Would You Rather Be a Fish?
According to the classic song “Would You Like to Swing on a Star?” a fish won’t do anything but swim in a brook. It’s a lovely thought, but unfortunately for the billions of fish farmed for their flesh, it is no longer the case that fish spend their lives swimming free.
Nearly 90 percent of fish farmed for their flesh come from Asia, and China leads the world as the largest “fish farmer.” The top six leading producers of farmed fish worldwide in 2011 were China, India, Vietnam, Indonesia, Thailand, and Bangladesh. Yet despite the fact that billions of fish are slaughtered every year, many people have little knowledge of what fish farming is or how these intelligent animals are treated.
Fish raised in land- or ocean-based aquafarms spend their entire lives in cramped, filthy enclosures, and many suffer from parasitic infections, diseases, and debilitating injuries. High mortality rates, deformities, and stress-related injuries are common.
To increase profits, fish farmers cram as many fish as possible into the smallest spaces possible. Because they are designed to navigate vast oceans and use all their senses to do so, many fish go insane from the cramped conditions and lack of space. The tight enclosures inhibit their ability to navigate properly and cause them to knock against each other and the sides of the enclosures, causing sores and damage to their fins.

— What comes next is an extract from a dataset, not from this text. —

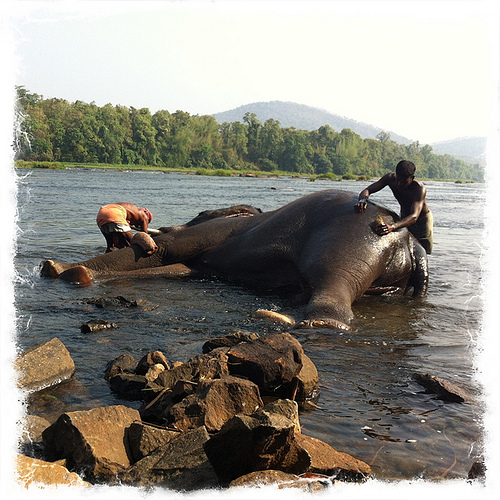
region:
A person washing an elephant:
[360, 146, 436, 261]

Many fish farmers lace fish feed with powerful chemicals and antibiotics to help fish survive the deadly diseases caused by the crowding and filth. It’s likely that these fish pellets are the cause of the higher PCB and dioxin contamination levels found in farmed fish. The levels in farmed fish are seven times higher than the already-dangerous levels found in their wild counterparts. In China, where water supplies are already contaminated by sewage, industrial waste, and agricultural runoff, aquafarmers have mixed illegal veterinary drugs and pesticides into fish feed in order to keep their stocks alive, leaving poisonous and carcinogenic residues in the fish that can be passed on to humans who eat their flesh.
Many farmed fish die before the aquafarm operator is ready to slaughter them. Fish who survive are starved before they are sent to slaughter in order to reduce waste contamination of the water during transport. Fish receive virtually no protection under cruelty-to-animals laws, which mean that these sensitive and intelligent animals can be slaughtered without concern for the pain and terror that they feel.